According to figures from Kantar Media, three million adults across the nation do not have a bank account. These adults are excluded from taking out loans and mortgages and do not have the opportunity to save. The World Bank Group President Jim Yong Kim has said that access to financial services is “a bridge out of poverty”; so why isn’t more being done about it?

For the CEO of high street lender Oakam, Frederic Nze, there is huge gap in the market for an ethical microfinance company to meet the needs of these people. At the moment, the problem is not being met responsibly; pay day loan companies are now well-known for taking advantage of those in need and luring them into debt. Many of the unbanked population are migrants, moving here to work but without a credit rating, they have no access to traditional financial institutions. Born in the Congo and working in the UK, France and the US, Nze has a unique insight into the migrant community, and the problems they can face from a financial perspective.

In 2001, Nze began working at Barclays, where the scale of the problem was first noticed. Barclays asked Nze to develop a 12 month trial programme to get those without bank accounts or a credit rating into mainstream banking. Whilst there was a considerable demand from customers, Barclays felt that they didn’t have the resources to deal with those who were not financially literate and unfortunately, the programme failed; ultimately, it didn’t fit their corporate image. Seeing the potential and obvious need to help those without the resources to open a bank account, Nze left Barclays to set up the venture on his own; and so, Oakam was born.

At first sight, Oakam looks remarkably like the many other payday loan companies you see advertised here, there and everywhere. However, Nze maintains that, ultimately, Oakam has a very different concept.

Firstly, the customer base is different. Rather than catering to those who have previously had a credit rating and have lost it due to poor management or the financial crisis, Oakam offers loans to those who have never had a rating, or any debt. His aim is to help people get into mainstream banking, often migrants who have recently moved here to work and want to establish themselves and their business, but are not given the opportunity to take out loans with mainstream banks.
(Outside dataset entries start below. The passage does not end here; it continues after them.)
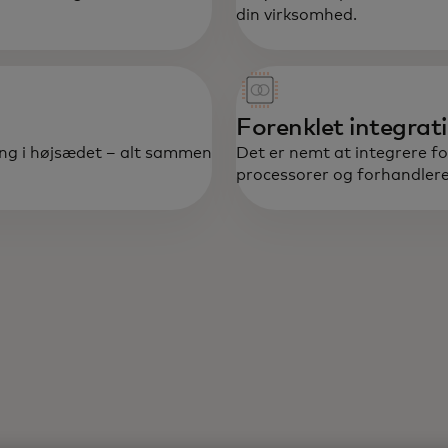
din virksomhed.
Forenklet integrat
ing i højsædet – alt sammen
Det er nemt at integrere fo
processorer og forhandlere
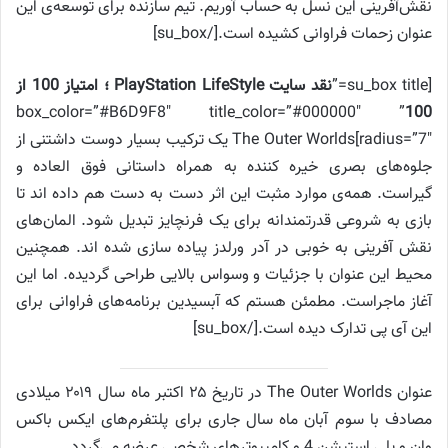
نقش‌آفرینی این نسل به حساب آوریم. تیم سازنده برای توسعه‌ی این
عنوان زحمات فراوانی کشیده است.[/su_box]
[su_box title=”
نقد سایت
PlayStation LifeStyle
؛ امتیاز 100 از
” box_color=”#B6D9F8″ title_color=”#000000″
100
radius=”7″]The Outer Worlds یک ترکیب بسیار دوست داشتنی از
جلوه‌های بصری خیره کننده به همراه داستانی فوق العاده و
گیراست. همه‌ی موارد مثبت این اثر دست به دست هم داده اند تا
بازی به شروعی قدرتمندانه برای یک فرنچایز تبدیل شود. المان‌های
نقش آفرینی به خوبی در آدر ورلدز پیاده سازی شده اند. همچنین
محیط این عنوان با جزئیات و وسواس بالایی طراحی گردیده. اما این
آغاز ماجراست. مطمئن هستم که آبسیدین برنامه‌های فراوانی برای
این آی پی تدارک دیده است.[/su_box]
عنوان The Outer Worlds در تاریخ ۲۵ اکتبر ماه سال ۲۰۱۹ میلادی
مصادف با سوم آبان ماه سال جاری برای پلتفرم‌های ایکس باکس
وان و پلی استیشن 4 و کامپیوتر‌های شخصی عرضه می‌گردد.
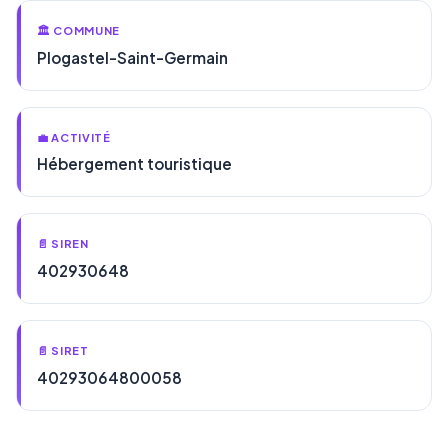
🏛️ COMMUNE
Plogastel-Saint-Germain
💼 ACTIVITÉ
Hébergement touristique
📄 SIREN
402930648
📄 SIRET
40293064800058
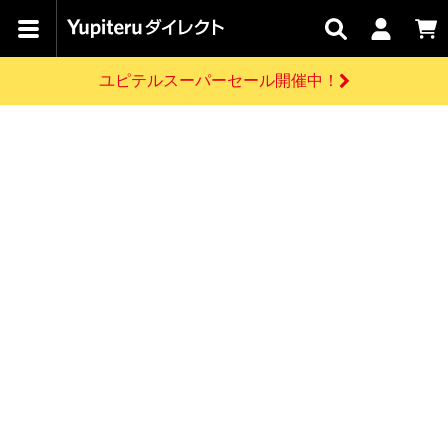
カテゴリで
キャン
関連
お問い
はじめての
探す
ペーン
サービス
合わせ
方へ
ユピテルスーパーセール開催中！
さがす
お買い物ガイド
開催中のキャンペーン
ログインする
各種ご利用方法はこちら
製品登録や最新情報はこちら
ドライブレコーダーを比較して探す
レーダー探知機
Yupiteruダイレクトの商品を
セール
ドライブレコーダー
レーダー探知機
ホームロボット
会員価格やポイントを利用してご購入頂けます
よくあるご質問
【8/17(月) 7:59ま
で】ユピテルスーパ
お問い合わせ前のご確認はこちら
ーセール開催
GPSデータ更新のお申込はこちら
新規会員登録をする
詳しくはこちら
お問い合わせ
ゴルフ
WEB限定モデル
scroll
Yupiteruダイレクトに新規会員登録いただくと、
各種お問い合わせはこちら
ユピテル公式サイトはこちら
登録後すぐに使える1000ポイントをプレゼント
純正オプション
お役立ち情報・トピックス
スペアパーツ
ダイレクト
アイテム一覧
バーチャルストア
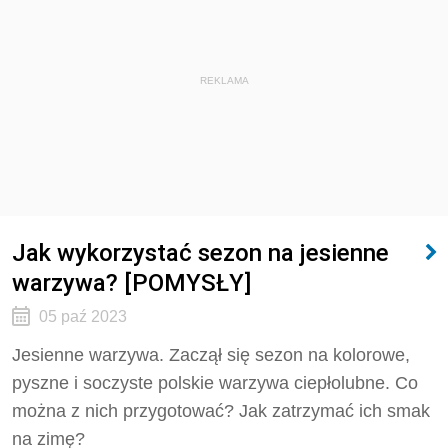
REKLAMA
Jak wykorzystać sezon na jesienne
warzywa? [POMYSŁY]
05 paź 2023
Jesienne warzywa. Zaczął się sezon na kolorowe,
pyszne i soczyste polskie warzywa ciepłolubne. Co
można z nich przygotować? Jak zatrzymać ich smak
na zimę?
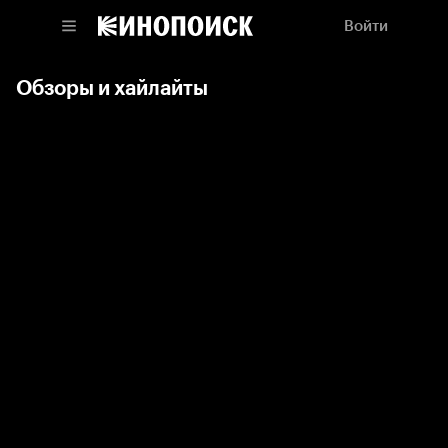
Войти
Обзоры и хайлайты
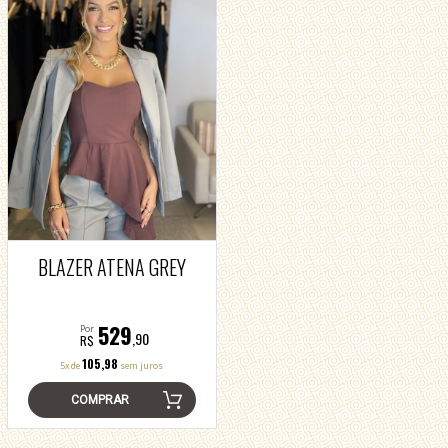
BLAZER ATENA GREY
529
Por
,90
R$
105,98
5x de
sem juros
COMPRAR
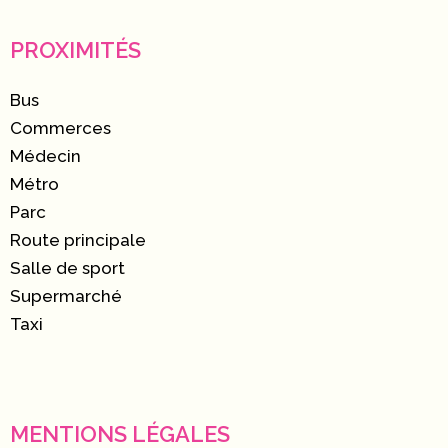
PROXIMITÉS
Bus
Commerces
Médecin
Métro
Parc
Route principale
Salle de sport
Supermarché
Taxi
MENTIONS LÉGALES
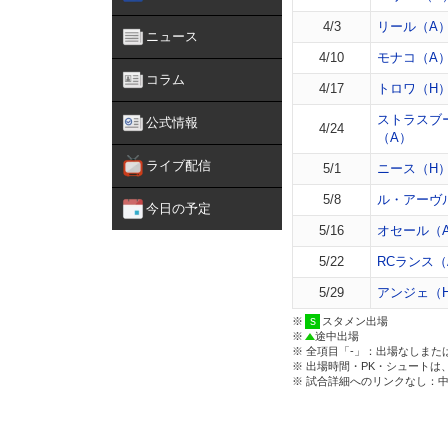
4/3
リール（A
ニュース
4/10
モナコ（A
コラム
4/17
トロワ（H
ストラスブ
公式情報
4/24
（A）
ライブ配信
5/1
ニース（H
5/8
ル・アーヴ
今日の予定
5/16
オセール（
5/22
RCランス（
5/29
アンジェ（
※
スタメン出場
※
途中出場
※ 全項目「-」：出場なしまた
※ 出場時間・PK・シュートは
※ 試合詳細へのリンクなし：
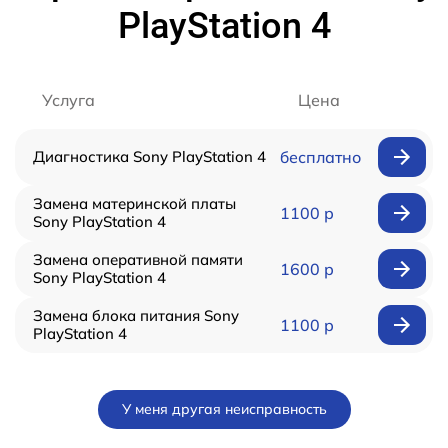
PlayStation 4
Услуга
Цена
Диагностика Sony PlayStation 4
бесплатно
Замена материнской платы
1100 р
Sony PlayStation 4
Замена оперативной памяти
1600 р
Sony PlayStation 4
Замена блока питания Sony
1100 р
PlayStation 4
У меня другая неисправность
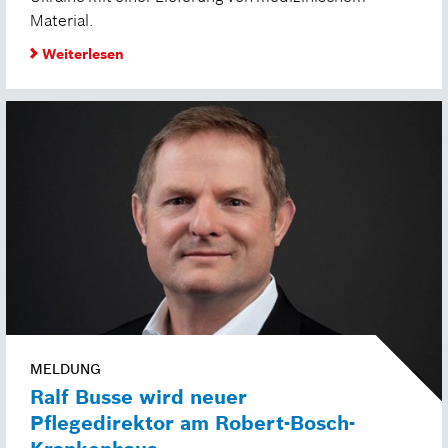
Material.
Weiterlesen
MELDUNG
Ralf Busse wird neuer
Pflegedirektor am Robert-Bosch-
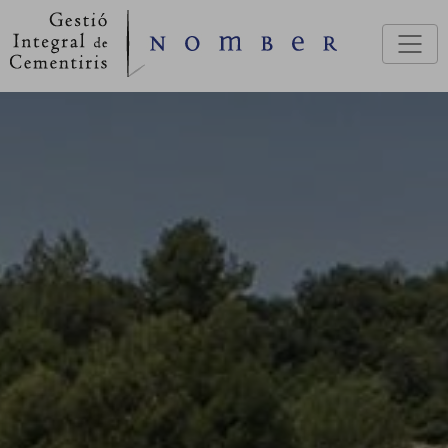
Pasar al contenido principal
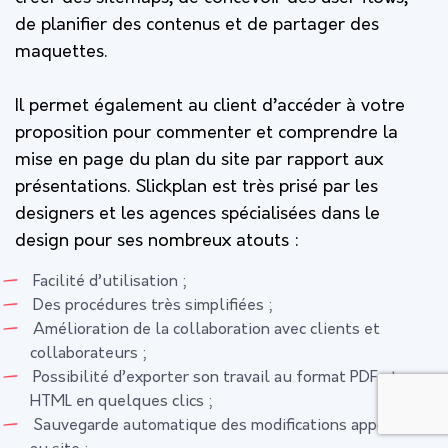
de planifier des contenus et de partager des
maquettes.
Il permet également au client d’accéder à votre
proposition pour commenter et comprendre la
mise en page du plan du site par rapport aux
présentations. Slickplan est très prisé par les
designers et les agences spécialisées dans le
design pour ses nombreux atouts :
Facilité d’utilisation ;
Des procédures très simplifiées ;
Amélioration de la collaboration avec clients et
collaborateurs ;
Possibilité d’exporter son travail au format PDF et
HTML en quelques clics ;
Sauvegarde automatique des modifications apportées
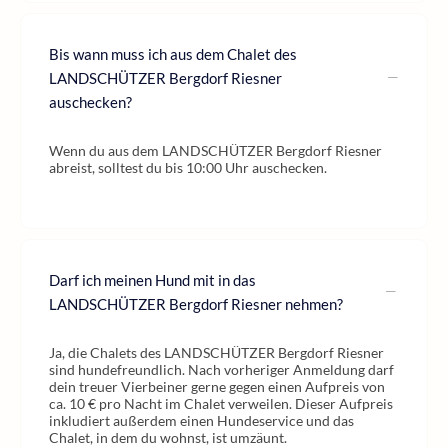
Bis wann muss ich aus dem Chalet des
LANDSCHÜTZER Bergdorf Riesner
auschecken?
Wenn du aus dem LANDSCHÜTZER Bergdorf Riesner
abreist, solltest du bis 10:00 Uhr auschecken.
Darf ich meinen Hund mit in das
LANDSCHÜTZER Bergdorf Riesner nehmen?
Ja, die Chalets des LANDSCHÜTZER Bergdorf Riesner
sind hundefreundlich. Nach vorheriger Anmeldung darf
dein treuer Vierbeiner gerne gegen einen Aufpreis von
ca. 10 € pro Nacht im Chalet verweilen. Dieser Aufpreis
inkludiert außerdem einen Hundeservice und das
Chalet, in dem du wohnst, ist umzäunt.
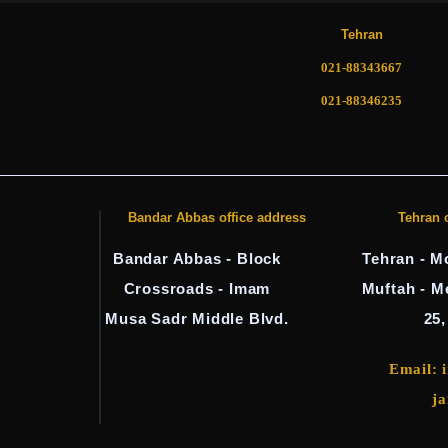
Tehran
021-88343667
021-88346235
Bandar Abbas office address
Tehran 
Bandar Abbas - Block
Tehran - Mo
Crossroads - Imam
Muftah - M
Musa Sadr Middle Blvd.
25,
Email: 
j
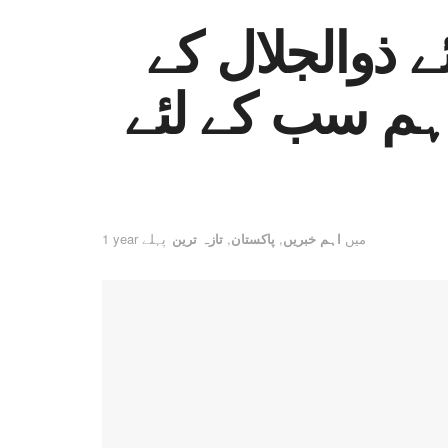
یں خدائے ذوالجلال کے
ہم سب کے لئے
میں
اہم خبریں
,
پاکستان
,
تازہ ترین
1 year پہلے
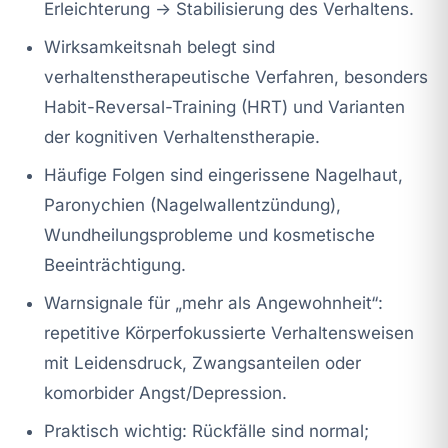
Erleichterung → Stabilisierung des Verhaltens.
Wirksamkeitsnah belegt sind
verhaltenstherapeutische Verfahren, besonders
Habit-Reversal-Training (HRT) und Varianten
der kognitiven Verhaltenstherapie.
Häufige Folgen sind eingerissene Nagelhaut,
Paronychien (Nagelwallentzündung),
Wundheilungsprobleme und kosmetische
Beeinträchtigung.
Warnsignale für „mehr als Angewohnheit“:
repetitive Körperfokussierte Verhaltensweisen
mit Leidensdruck, Zwangsanteilen oder
komorbider Angst/Depression.
Praktisch wichtig: Rückfälle sind normal;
Secondly, and most importantly, Nze’s business is built on relationships. Most pay day loans have no relationship between lender and borrower – all it takes is a simple form on the internet and the money appears in your account, as if by magic. However with Oakam, building relationships is key. The company has a prominent presence on high streets in London and the Midlands, meaning that in order to take out a loan customers have to meet with an advisor who will assess ability to repay. Oakam aim to retain their customers, offering a cheaper rate every time they borrow.

Picture: Telegraph.co.uk
Picture: Telegraph.co.uk

The most obvious difference between Oakam and other pay day ‘loan sharks’ is the cost of their service. Lending to the unbanked is not without risk; which is reflected in Oakam’s interest rates which, at 1424% APR, are actually higher than a lot of other pay day loan companies. However, Oakam charge no fees for missing a payment – most companies will charge £20 – and no cumulative interest. The amount you borrow, plus interest, is set out at the beginning with no hidden charges or costs.

Oakam have recently recruited several people from high profile banks and institutions to drive the company into its next phase: moving online. Whilst I questioned the motive when their stores are what creates such a personal relationship with customers, Nze was adamant that it is the right move for the company.

“Firstly, it is cheaper cost of service. With fewer over heads, we can make the whole process cheaper and pass these savings onto our customers.

“Another reason is improving accessibility. The type of customers we cater to can be put off by going into a store, for fear of being declined. Not only does an online system make it more accessible for those people, but more people can benefit in a shorter time; it would take four years of opening stores to be national – however, could do it in 6 months with online.”

Like many other Fintech firms Nze saw London as the best choice for starting his company, and feels strongly about London’s reputation as a centre for Fintech innovation.

“One of the reasons why I set the company up here is that within 15 minutes you can raise money or recruit the best people. There is a real eco-system that makes business ideas possible here.”

Whilst Nze is reluctant to comment on the controversy that other pay day loans create, it is obvious he disagrees with their principle. Whilst there was a gap in the market for a those companies a few years back, he believes that people have wised up to their offers and they may not be around for much longer; and for Oakam and the unbanked population, this can only be a good thing. Three billion adults without access to savings accounts, loans and other financial help is three billion too many, and more needs to be done; and companies like Oakam, who promote responsible lending and sustainable microfinancing, could well be a good place to start.